My adrenaline kicked in and I kept confusing the sound of creaking bamboo with the grunts of gorillas. Suddenly, the pace slowed and our guide began grunting as he cleared away the overgrowth. Then, just like that, I was face-to-face with Gahinga, the group’s dominant silverback. Thus began the quickest hour of my life. I expected to view the gorillas from a distance as they peacefully posed. What I got was dramatically different and so much better! The 20-member group went about their business with nary a glance. I tried to stay out of their way and was even approached by a two month-old baby gorilla. After an hour of weaving through the bamboo captivated by these wondrous animals, it was time to say goodbye. Teary-eyed and tingling, Gahinga saw us off by noshing on our nemesis: stinging nettles.
As we hiked back through swaying fields of chrysanthemums and eucalyptus, we were met with the chorus of children’s voices shouting “hall-oh!” Once back at Virunga Lodge, we were encouraged to schedule a complimentary massage (a Volcanoes Safaris staple) before enjoying a performance by the local Intore Dance troupe. As the sun began to set, these amazing performers celebrated their Rwandese culture and I too felt like dancing.

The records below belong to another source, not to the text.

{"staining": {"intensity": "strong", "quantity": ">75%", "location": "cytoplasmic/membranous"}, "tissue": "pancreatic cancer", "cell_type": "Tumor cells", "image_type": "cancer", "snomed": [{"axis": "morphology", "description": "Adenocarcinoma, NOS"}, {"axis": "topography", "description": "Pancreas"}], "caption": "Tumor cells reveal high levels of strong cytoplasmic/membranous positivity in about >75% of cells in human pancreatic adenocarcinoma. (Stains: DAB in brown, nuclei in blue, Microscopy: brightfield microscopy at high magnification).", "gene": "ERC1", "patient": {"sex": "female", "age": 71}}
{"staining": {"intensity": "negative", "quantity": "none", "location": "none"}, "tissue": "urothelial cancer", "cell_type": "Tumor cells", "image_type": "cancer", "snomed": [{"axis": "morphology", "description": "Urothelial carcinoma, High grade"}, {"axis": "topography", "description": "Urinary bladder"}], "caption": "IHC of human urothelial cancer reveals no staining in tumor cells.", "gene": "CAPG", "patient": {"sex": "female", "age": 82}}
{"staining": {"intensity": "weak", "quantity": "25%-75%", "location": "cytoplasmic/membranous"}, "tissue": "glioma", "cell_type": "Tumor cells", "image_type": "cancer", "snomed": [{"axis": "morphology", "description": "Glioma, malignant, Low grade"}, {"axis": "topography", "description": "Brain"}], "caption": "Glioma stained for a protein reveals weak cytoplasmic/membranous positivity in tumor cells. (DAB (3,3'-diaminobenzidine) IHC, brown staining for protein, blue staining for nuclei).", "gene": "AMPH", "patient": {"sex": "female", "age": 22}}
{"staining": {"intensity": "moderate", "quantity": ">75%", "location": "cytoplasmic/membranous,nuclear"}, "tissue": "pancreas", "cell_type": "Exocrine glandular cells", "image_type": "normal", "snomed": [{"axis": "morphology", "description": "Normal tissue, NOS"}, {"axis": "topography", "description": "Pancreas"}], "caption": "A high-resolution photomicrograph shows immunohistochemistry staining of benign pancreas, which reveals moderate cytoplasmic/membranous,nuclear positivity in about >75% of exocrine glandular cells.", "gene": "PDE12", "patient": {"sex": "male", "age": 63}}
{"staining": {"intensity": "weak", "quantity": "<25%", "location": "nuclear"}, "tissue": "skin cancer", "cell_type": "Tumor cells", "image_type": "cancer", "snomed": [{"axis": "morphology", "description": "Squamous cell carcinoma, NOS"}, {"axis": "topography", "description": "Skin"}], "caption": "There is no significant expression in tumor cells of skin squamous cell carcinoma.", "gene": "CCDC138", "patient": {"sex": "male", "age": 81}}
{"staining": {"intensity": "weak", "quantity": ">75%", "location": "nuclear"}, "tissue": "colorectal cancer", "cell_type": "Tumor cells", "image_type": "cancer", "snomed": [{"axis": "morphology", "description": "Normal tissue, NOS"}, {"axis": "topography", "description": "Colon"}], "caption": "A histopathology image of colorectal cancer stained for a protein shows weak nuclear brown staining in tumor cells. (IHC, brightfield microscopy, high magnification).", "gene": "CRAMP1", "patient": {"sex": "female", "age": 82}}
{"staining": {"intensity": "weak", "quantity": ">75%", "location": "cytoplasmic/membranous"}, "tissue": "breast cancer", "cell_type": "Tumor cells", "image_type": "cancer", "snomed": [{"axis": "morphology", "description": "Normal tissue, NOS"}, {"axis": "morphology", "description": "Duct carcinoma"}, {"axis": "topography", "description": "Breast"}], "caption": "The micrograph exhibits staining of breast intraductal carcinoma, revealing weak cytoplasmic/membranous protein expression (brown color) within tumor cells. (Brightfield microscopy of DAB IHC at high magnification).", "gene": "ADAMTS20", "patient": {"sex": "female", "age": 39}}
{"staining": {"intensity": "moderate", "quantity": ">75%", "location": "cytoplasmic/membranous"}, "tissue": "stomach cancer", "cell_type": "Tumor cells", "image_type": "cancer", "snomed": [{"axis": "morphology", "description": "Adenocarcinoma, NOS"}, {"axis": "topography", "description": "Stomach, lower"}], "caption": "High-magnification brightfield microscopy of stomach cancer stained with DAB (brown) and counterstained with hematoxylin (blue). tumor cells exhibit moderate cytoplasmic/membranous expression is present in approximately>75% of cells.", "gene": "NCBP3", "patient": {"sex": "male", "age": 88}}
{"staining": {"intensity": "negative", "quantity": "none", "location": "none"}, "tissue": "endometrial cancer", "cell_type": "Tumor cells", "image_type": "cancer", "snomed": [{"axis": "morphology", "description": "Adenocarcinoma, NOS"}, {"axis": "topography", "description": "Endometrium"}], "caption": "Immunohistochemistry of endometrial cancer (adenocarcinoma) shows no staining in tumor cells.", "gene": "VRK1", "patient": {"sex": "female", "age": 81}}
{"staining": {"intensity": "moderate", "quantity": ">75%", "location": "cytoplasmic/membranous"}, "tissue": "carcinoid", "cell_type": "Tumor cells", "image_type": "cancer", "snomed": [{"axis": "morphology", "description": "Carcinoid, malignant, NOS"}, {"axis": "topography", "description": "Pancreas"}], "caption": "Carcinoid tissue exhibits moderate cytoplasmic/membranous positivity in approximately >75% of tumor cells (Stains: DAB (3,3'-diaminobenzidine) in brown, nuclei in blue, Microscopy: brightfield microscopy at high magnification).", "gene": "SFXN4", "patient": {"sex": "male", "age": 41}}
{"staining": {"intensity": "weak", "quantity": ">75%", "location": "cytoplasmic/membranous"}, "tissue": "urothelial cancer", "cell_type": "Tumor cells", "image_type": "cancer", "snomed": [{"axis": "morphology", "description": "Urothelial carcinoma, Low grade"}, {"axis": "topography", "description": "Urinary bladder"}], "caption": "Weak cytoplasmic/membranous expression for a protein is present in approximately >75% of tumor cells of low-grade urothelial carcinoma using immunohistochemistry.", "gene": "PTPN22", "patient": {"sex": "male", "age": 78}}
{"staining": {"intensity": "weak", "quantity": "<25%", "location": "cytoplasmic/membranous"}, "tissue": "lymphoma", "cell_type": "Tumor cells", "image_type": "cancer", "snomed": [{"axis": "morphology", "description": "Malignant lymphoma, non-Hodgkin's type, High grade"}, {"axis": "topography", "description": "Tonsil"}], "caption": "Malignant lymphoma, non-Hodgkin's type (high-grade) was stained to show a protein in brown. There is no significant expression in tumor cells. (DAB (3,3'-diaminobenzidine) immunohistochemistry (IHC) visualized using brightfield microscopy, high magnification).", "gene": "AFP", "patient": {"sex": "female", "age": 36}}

What a day!
Eastern Africa most likely doesn’t come to mind when you think “honeymoon,” but I can’t imagine a better way to start a life together. I was completely captivated by the raw countryside, beautifully spirited people and rare wildlife. Booking an itinerary via a company like Volcanoes Safaris is an absolute must. The all-inclusive pricing includes accommodations, meals, transportation and guides. Perhaps most importantly, all your park permits are taken care of ahead of your arrival.
Rwanda and Uganda are countries comprised of contrast: immense beauty and amazing people, but there’s still work to be done. You can honeymoon with pride via Volcanoes Safaris, since community philanthropy and wildlife conservation are at the heart of what they do. You’ll walk away from the experience with a fresh perspective on life, a new appreciation for each other and a positive outlook for your married life ahead. Trust me when I say, “you are most welcome.”
Tracking chimpanzees in their natural habitat, as they swing from the branches in the canopy high above the forest floor is nothing short of exhilarating. The chimps effortlessly cross and scamper through the trees above the gorge, and visitors on the other hand must cross the river using natural bridges in order to keep up with the chimps. So although the walk usually lasts only 2–3 hours, descending the steep gorge and crossing the log bridges over the river requires some agility and fitness.
Chimpanzee tracking is also available in nearby Kalinzu, a forest reserve 30 minutes drive from Kyambura Gorge Lodge where there is a community of about 40 habituated chimpanzees.